2015年01月30日発行 1364号

【竹中平蔵とんでも発言「正社員なくせ」/これがアベノミクス・成長戦略の正体だ】

 安倍政権の産業競争力会議メンバーである竹中平蔵慶応大教授が新年早々、テレビの討論番組で「正社員をなくせ」と発言した。断じて失言などではない。昨年の通常国会から焦点となっている派遣法改悪案、新たに狙われる残業代ゼロ法案を成立させるための確信犯的発言だ。

「正社員は過保護」

 問題の発言は、元日に放送された政治討論番組「朝まで生テレビ元旦スペシャル」で飛び出した。インターネット上の書き起こし発言録によると、竹中は、日本の雇用政策をめぐる辻元清美衆院議員らとの討論の中で「どうして派遣が増えたかというと、…日本の正規労働は世界の中で見て、異常に保護されているからなんですよ」「同一労働同一賃金を目指すと言うんだったら、正社員をなくしましょうって言わなきゃいけない」「全員を正社員にしようとしたから大変なことになった」などと発言した。

 そもそも竹中は、小泉政権で経済財政担当相、総務相、郵政民営化担当相を務め、「小泉構造改革」としてあらゆる規制緩和と民営化を推進してきた。禁止されていた製造業への派遣労働解禁は、竹中が経済財政担当相だった2004年のことだ。

 「全員を正社員にしたら大変なことになる」のはグローバル資本、経営者であり労働者ではない。竹中の発言はグローバル資本の本音を代弁している。

 竹中はまた「みんな多様な働き方をしたい」「派遣でやっている人の7割は当面派遣でやりたいと言っている」とも発言。労働者みずから非正規雇用を望んでいるかのように描き出しているが、これは嘘である。竹中が会長を務める派遣会社、パソナも理事を送り込んでいる業界団体「日本人材派遣協会」の調査でさえ約半数の派遣労働者が「正社員を望む」と答えている。

「希望して非正規」

 裏付ける公的な調査結果もある。厚労省所管の労働政策研究・研修機構がまとめた「労働政策研究報告書」によれば、非正規労働者が非正規を選択した理由として、特に男性では「正社員として働ける会社がなかったから」が1位だ。非正規労働者が増えている原因は、労働者に正規雇用を提供しないグローバル資本にある。男女ともに「自分の都合の良い時間に働けるから」が上位にランクされたのは、正規労働者も長時間労働、休日出勤、サービス残業など非人間的労働実態の中に置かれていることの裏返しである。

 竹中の言う「同一労働同一賃金」は、本来あるべき「同一労働同一賃金」とは全く別物だ。

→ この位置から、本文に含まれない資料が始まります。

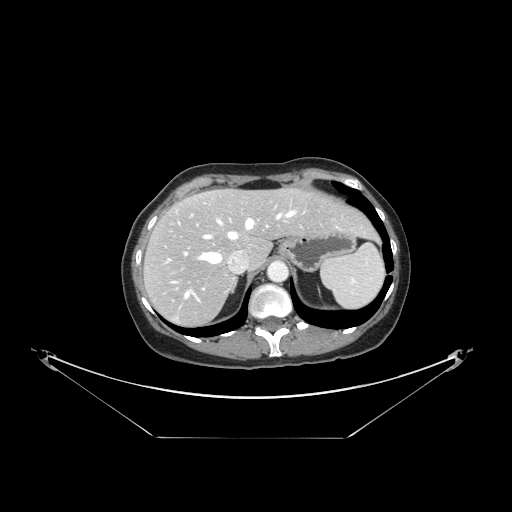
Contrast-enhanced abdominal CT, one axial slice. Slice 115 of 148 in the series (ordered by position). Reconstruction kernel STANDARD. 120 kVp. Intravenous contrast given. Soft-tissue window (W 400 / L 40 HU). 2.5 mm slice thickness. 512 × 512 image matrix, field of view 500 × 500 mm. Case-level facts recorded for this patient, not image findings: patient: female, age 54 years at operation; diagnosis: colorectal cancer liver metastases, imaged before liver resection; multiple liver metastases: no; largest metastasis: 1 cm; chemotherapy before resection: yes.
Annotated regions visible in this slice (expert manual segmentation):
- hepatic veins: box from (x=184, y=210) to (x=305, y=299) px
- liver: (x=145, y=190)–(x=374, y=325)
- planned liver remnant (the part of the liver to remain after resection): (x=169, y=190)–(x=374, y=265)
- portal vein (with intrahepatic branches): (x=184, y=214)–(x=205, y=290)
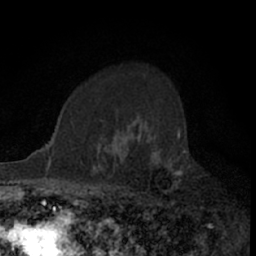
Breast MRI (dynamic contrast-enhanced), one axial slice; position 50 of 66 along the scan axis; cropped to one breast; dynamic contrast-enhanced series, time point 2 of 7 at this slice position (early post-contrast); 1.5 T; TE 3 ms, TR 6.3 ms; 2.4 mm slice thickness; 256 × 256 image matrix. Female patient.
Outlined on this slice (semi-automatically segmented with operator editing):
- enhancing-tissue mask used for the functional tumour volume (all voxels passing the contrast-enhancement thresholds inside the analysis volume; usually the tumour): bounding box <110,127,180,203> (left, top, right, bottom; pixels)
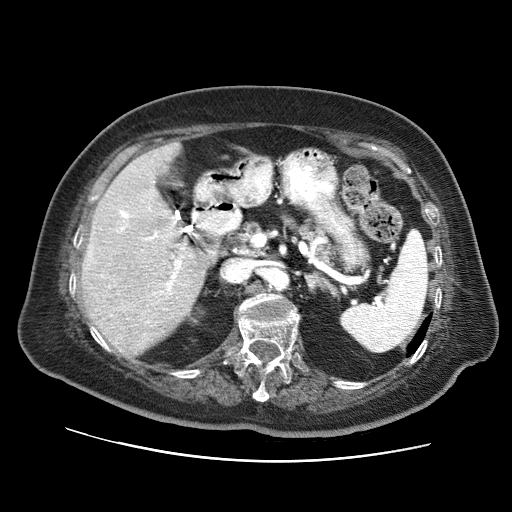
Contrast-enhanced abdominal CT (liver protocol), one axial slice; slice 36 of 73 in the series (ordered by position); soft-tissue window (W 400 / L 40 HU); 2.5 mm slice thickness; 512 × 512 image matrix. Case-level facts recorded for this patient, not image findings: diagnosis: hepatocellular carcinoma (patient treated with transarterial chemoembolisation; whether this scan precedes or follows treatment is not stated here); TNM stage (as recorded): Stage-I; Child-Pugh class: A; tumour differentiation: well differentiated.
Outlined on this slice (semi-automatically segmented with operator editing):
- liver parenchyma outside the tumour (the mass and vessels are separate outlines, so this box may not span the whole liver): bounding box [x1, y1, x2, y2] px = [82, 142, 216, 352]
- portal vein: [88, 206, 214, 323]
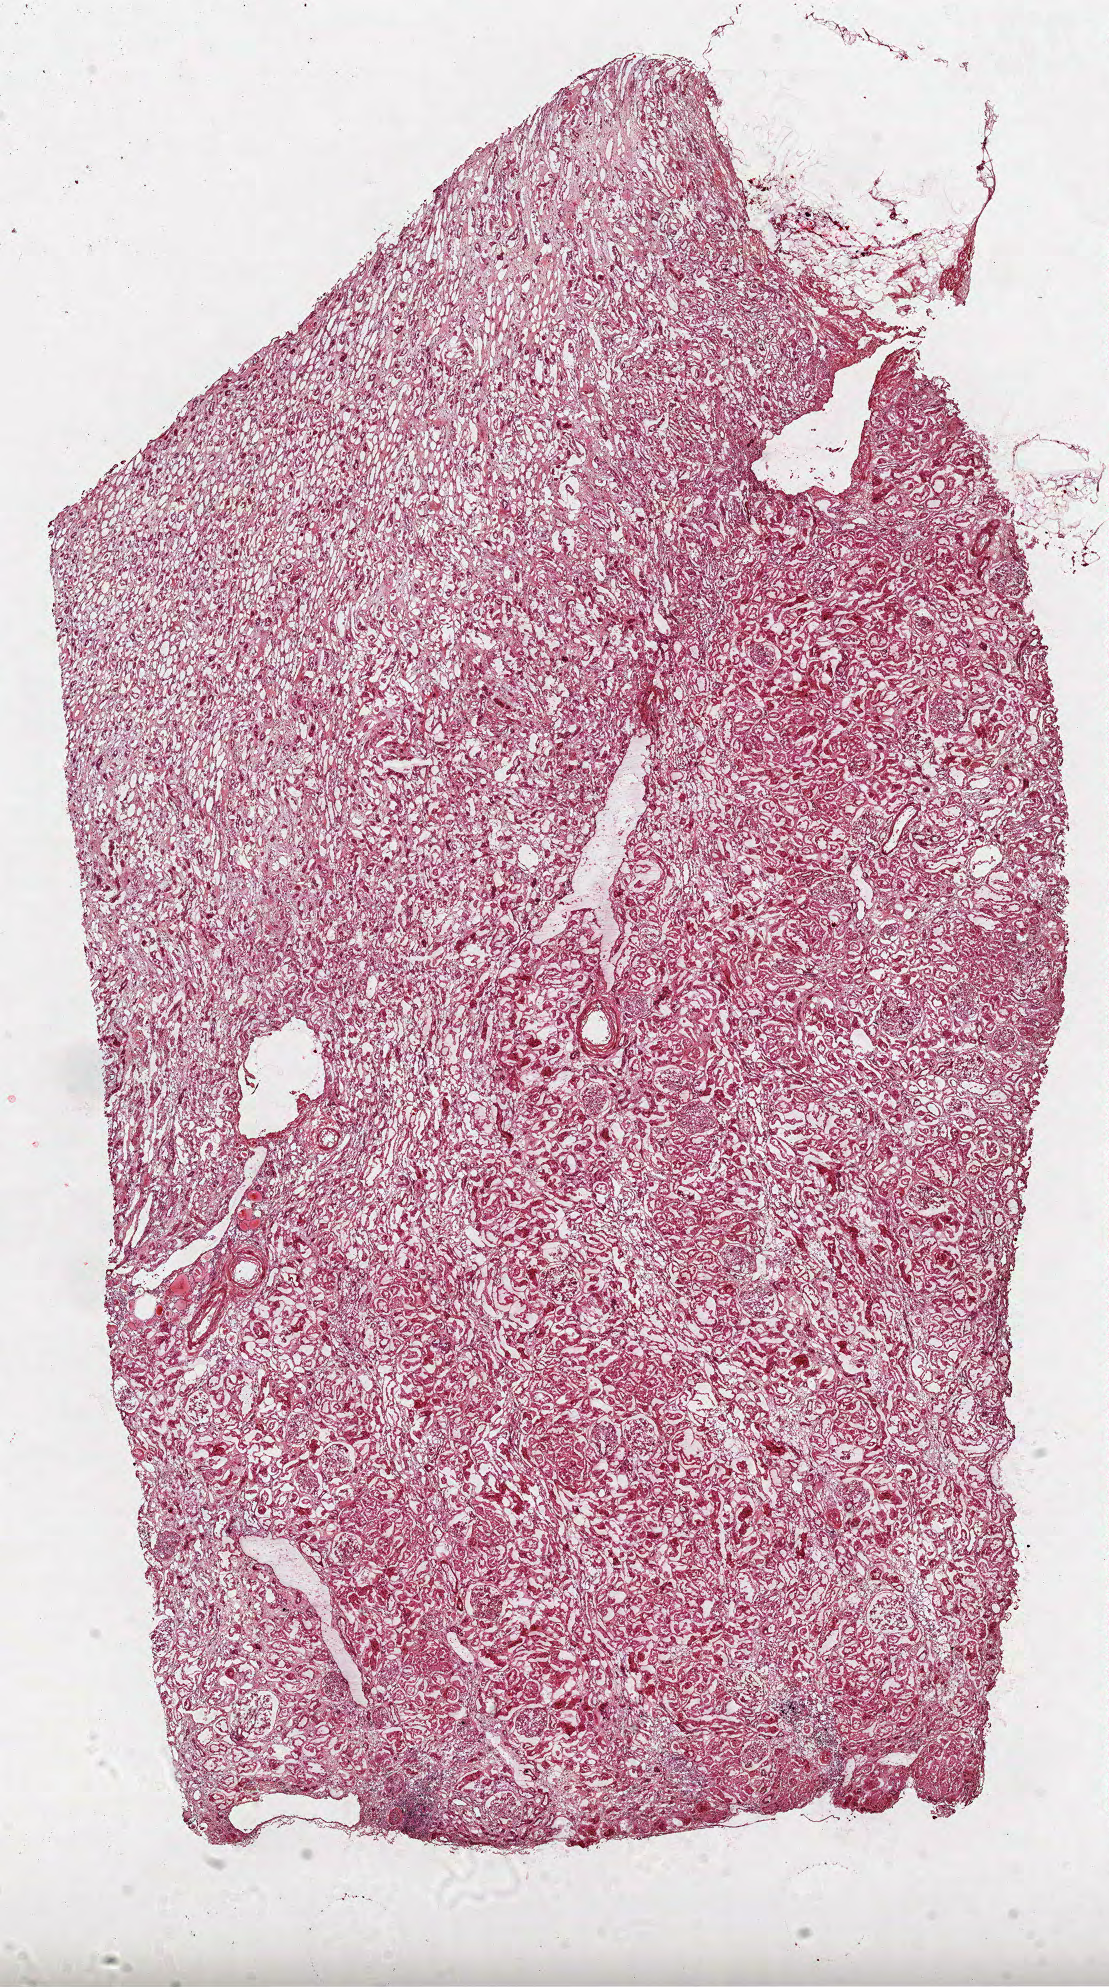
H&E-stained whole-slide image — shown as a low-resolution overview of the whole scanned area (about 8.9 x 16.0 mm, acquisition: 40x scan), frozen section from the top of the tissue portion, solid tissue normal (non-tumour tissue) sample from the kidney. Female patient; age at initial diagnosis 75 years.
This section: solid tissue normal (non-tumour) sample from the same patient. Patient diagnosis: Papillary adenocarcinoma, NOS.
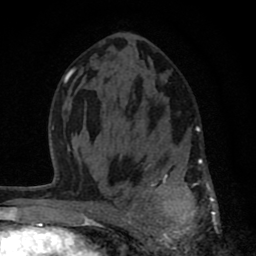
Breast MRI (dynamic contrast-enhanced), one axial slice. Position 43 of 80 along the scan axis. Cropped to one breast. Dynamic contrast-enhanced series, time point 2 of 8 at this slice position (early post-contrast). 1.5 T. TE 2.8 ms, TR 7.1 ms. 256 × 256 image matrix, field of view 140 × 140 mm. Female patient.
Outlined on this slice (semi-automatically segmented with operator editing):
- enhancing-tissue mask used for the functional tumour volume (all voxels passing the contrast-enhancement thresholds inside the analysis volume; usually the tumour): box from (x=121, y=126) to (x=219, y=256) px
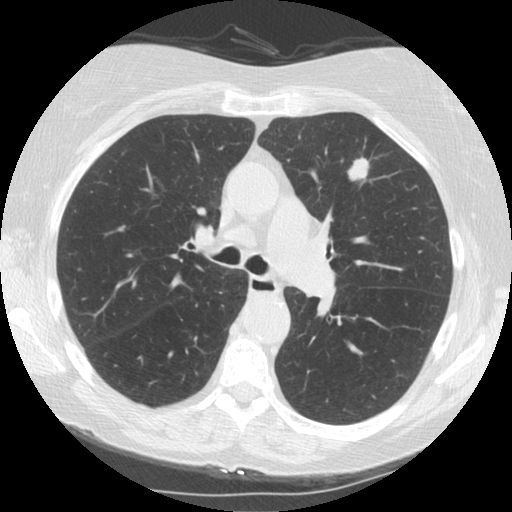
Low-dose screening chest CT, one axial slice; position 93 of 153 along the scan axis; reconstruction kernel STANDARD; 120 kVp; lung window (W 1500 / L -600 HU); 2.5 mm slice thickness; 512 × 512 image matrix, field of view 330 × 330 mm.
Structures marked on this image (manually delineated by an expert):
- lesion 1 (tumor, upper lobe of left lung): bounding box [x1, y1, x2, y2] px = [348, 158, 369, 180]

要するに、正規労働者の賃金を切り下げ、低い方、つまり非正規労働者の賃金に揃えようというものにすぎない。「同一労働同一賃金」のこんなふざけた使い方は許されない。

 現在、安倍政権は「女性が輝く社会」のスローガンの下、女性管理職比率を30%にするよう経済界に働きかけている。これに対し、経済界から「女性社員全員を管理職にしても目標を達成できない」「管理職候補がいない」との声が出ている。女性の6割が非正規労働者の現状を放置したままそのような目標など達成できるわけがない。言葉の真の意味での「女性が輝く社会」のためには、非正規労働者の正規化が最優先のはずだ。竹中が目指すのは、全く逆の一億総非正規化政策だ。

派遣労働こそなくせ

 政府は1月26日開会の通常国会に、派遣法改悪案の再提出、残業代ゼロ法案提出を狙っている。派遣など非正規労働をさらに拡大し、正規労働者には残業代なしで過労死するまで働くことを求め、非人間的労働実態の男性と同等かそれ以上に働く女性だけを経済成長のために「活用」する―これこそアベノミクスと「成長戦略」の正体だ。

 派遣法改悪、残業代ゼロ法制定を阻止しよう。正社員ではなく派遣労働こそなくし、すべての労働者が人間らしく働き生活できる均等待遇を実現させよう。